Orpea, nos “petits vieux” et le scandale du label ESG
Revenons le temps d’un édito sur le scandale Orpea, du nom de ce groupe français leader européen dans le secteur des maisons de repos et qui est aussi actif en Belgique. Chacun le sait aujourd’hui, le scandale a éclaté à la suite de la publication dans le quotidien du Monde des bonnes pages d’un livre au titre très clair: Les Fossoyeurs. Véritable brûlot, ce livre dénonce les pratiques du groupe Orpea visant à diminuer la qualité des soins pour réaliser davantage de bénéfices.
L’affaire Orpea montre que les analystes financiers du monde entier se contentent d’analyser une société sur la base de ses déclarations.
La direction d’Orpea rejette toutes ces accusations et la justice tranchera pour savoir si le livre dit vrai ou faux. Mais en attendant, le patron du groupe a déjà démissionné et d’autres sociétés actives dans le même secteur des soins de santé aux personnes âgées ont également été sanctionnées en Bourse. C’était par exemple le cas, vendredi 4 février, de la société Korian dont le cours a chuté sur la simple rumeur d’une émission télévisée devant être diffusée bientôt sur l’une des chaînes erançaises.
Mais limiter le scandale à ces révélations médiatiques serait trop court et trop commode. D’abord, le scandale est aussi du côté des politiques. Ces derniers demandent aux dirigeants de ces entreprises de venir s’expliquer alors que ce n’est pas le premier livre ni le dernier scandale dans ce secteur. Ce qui étonne, c’est leur étonnement. Ensuite, le scandale touche aussi les investisseurs. Orpea figurait en effet en bonne place dans le portefeuille de nombreux fonds d’action. La raison? Le secteur des maisons de repos fait partie des fonds labellisés ESG (E pour environnement, S pour social et G pour bonne gestion). Le label ESG est donc un signe de ralliement pour les clients voulant concilier rendement et investissement responsable.
Pas de bol, les analystes qui ont scruté les comptes d’Orpea et ses consoeurs n’ont rien trouvé à redire pour le S de social et ont même donné un label ESG à ces actions, ce qui est un comble avec l’effet rétroviseur. Du moins, à nouveau, si les accusations sont confirmées par la justice. Les spécialistes de la “finance verte” diront et disent déjà qu’un analyste financier n’est pas un journaliste d’investigation, comment pourrait-il se permettre d’enquêter pendant trois ans sur les maisons de repos?
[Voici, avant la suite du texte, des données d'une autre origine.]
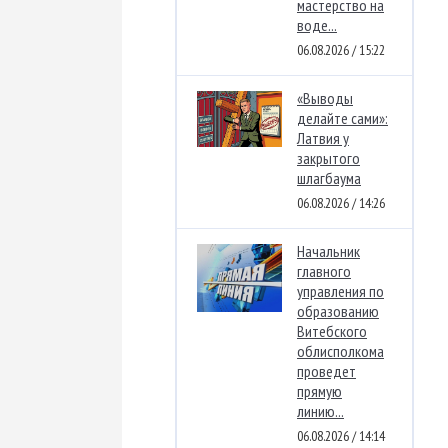
мастерство на
воде...
06.08.2026 / 15:22
«Выводы
делайте сами»:
Латвия у
закрытого
шлагбаума
06.08.2026 / 14:26
Начальник
главного
управления по
образованию
Витебского
облисполкома
проведет
прямую
линию...
06.08.2026 / 14:14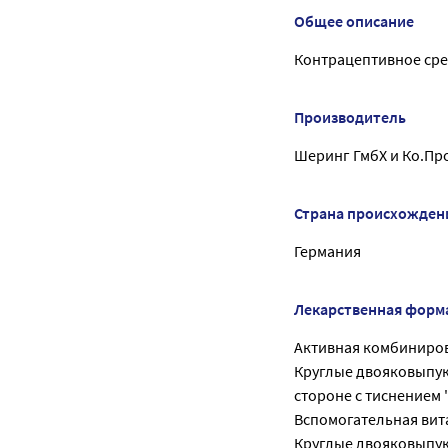
Общее описание
Контрацептивное сре
Производитель
Шеринг ГмбХ и Ко.Пр
Страна происхожден
Германия
Лекарственная форм
Активная комбиниров
Круглые двояковыпук
стороне с тиснением 
Вспомогательная вит
Круглые двояковыпук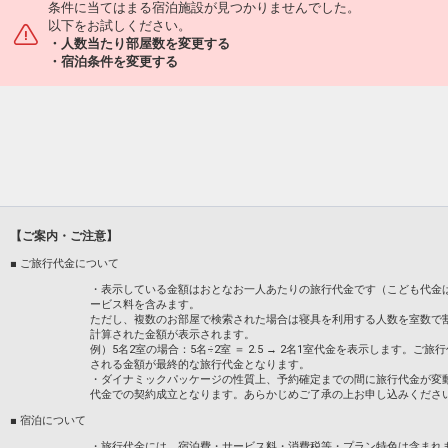
条件に当てはまる宿泊施設が見つかりませんでした。
以下をお試しください。
・人数当たり部屋数を変更する
・宿泊条件を変更する
【ご案内・ご注意】
■ ご旅行代金について
・表示している金額はおとなお一人あたりの旅行代金です（こども代金
ービス料を含みます。
ただし、複数のお部屋で検索された場合は寝具を利用する人数を室数で
計算された金額が表示されます。
例）5名2室の場合：5名÷2室 ＝ 2.5 → 2名1室代金を表示します
される金額が最終的な旅行代金となります。
・ダイナミックパッケージの性質上、予約確定までの間に旅行代金が変
代金での契約成立となります。あらかじめご了承の上お申し込みくださ
■ 宿泊について
・旅行代金には、宿泊費・サービス料・消費税等・プラン特色は含まれ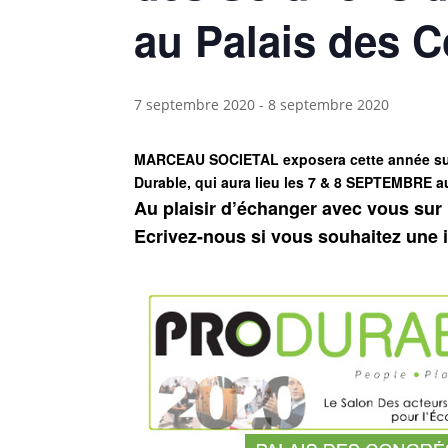
au Palais des C
7 septembre 2020
-
8 septembre 2020
MARCEAU SOCIETAL exposera cette année sur
Durable, qui aura lieu les 7 & 8 SEPTEMBRE a
Au plaisir d’échanger avec vous sur 
Ecrivez-nous si vous souhaitez une i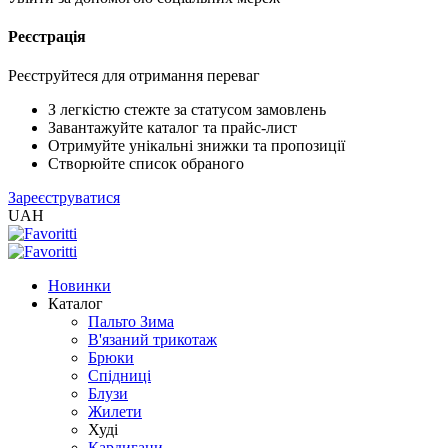
Реєстрація
XLS
/
EXCEL
Реєструйтеся для отримання переваг
2005
(Розн.)
З легкістю стежте за статусом замовлень
Завантажуйте каталог та прайс-лист
Отримуйте унікальні знижки та пропозиції
XLS
Створюйте список обраного
/
Зареєструватися
EXCEL
UAH
2005
(Опт)
Новинки
XLSX
Каталог
/
Пальто Зима
EXCEL
В'язаний трикотаж
2007+
Брюки
(Розн.)
Спідниці
Блузи
Жилети
XLSX
Худі
/
Кардигани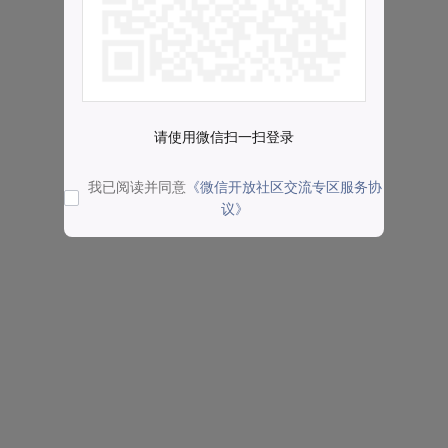
请使用微信扫一扫登录
我已阅读并同意
《微信开放社区交流专区服务协
议》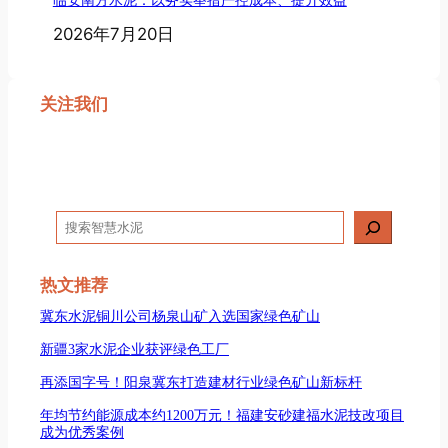
临安南方水泥：以务实举措严控成本、提升效益
2026年7月20日
关注我们
搜
索
热文推荐
冀东水泥铜川公司杨泉山矿入选国家绿色矿山
新疆3家水泥企业获评绿色工厂
再添国字号！阳泉冀东打造建材行业绿色矿山新标杆
年均节约能源成本约1200万元！福建安砂建福水泥技改项目
成为优秀案例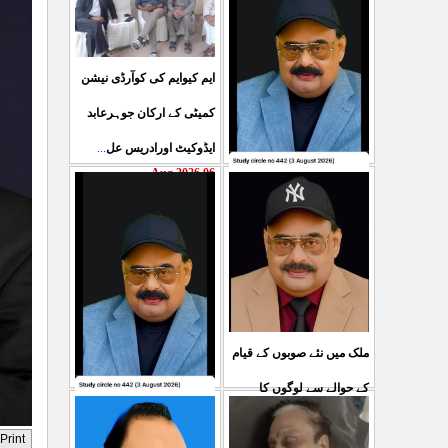
ایم کیوایم کی کوآرڈی نیشن
کمیٹی کے ارکان جوہرعابد
ایڈوکیٹ اورادریس عل
...
06 Aug 2026
حکومت پاکستان کی جانب
سے آزادکشمیرالیکشن کی
صحیح رپورٹنگ کرنے والے
ص
...
05 Aug 2026
ملک میں نئے صوبوں کے قیام
کے حوالے سے لوگوں کا
کشمیرکا کونہ کونہ لہو
مطالبہ بالکل درست ہے۔ ا
...
لہو ہے لیکن حکومت کواس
Mais voilà, pareil aveu sonne comme une sorte de “le roi est nu”. L’affaire Orpea montre que les analystes financiers du monde entier se contentent d’analyser une société sur la base de ses déclarations. En clair, ce précieux sésame ESG délivré à de nombreux “placements responsables” est parfois… bidon! Le résultat, c’est que les actions de ces sociétés brûlent désormais les mains des investisseurs en Bourse. Mais imaginez maintenant que l’orage médiatique passe. Et il finira par passer, car la vie, pour paraphraser Winston Churchill, consiste “à passer de scandale en scandale sans perdre espoir”. A l’avenir, ces entreprises n’oseront plus afficher des profits trop importants pendant quelques années.
En conclusion, oui, les dirigeants de ces groupes de maisons de repos vont devoir raser les murs et, qui plus est, offrir un rendement moins intéressant aux investisseurs ou le camoufler. Les plus optimistes diront que cette chute en Bourse, c’est l’avantage du capitalisme sur le communisme, il corrige lui-même ses erreurs. Avec retard, certes, mais il les corrige. Et les plus désabusés diront comme je ne sais plus quel humoriste que “le communisme, c’est l’exploitation de l’homme par l’homme et le capitalisme, c’est le contraire”.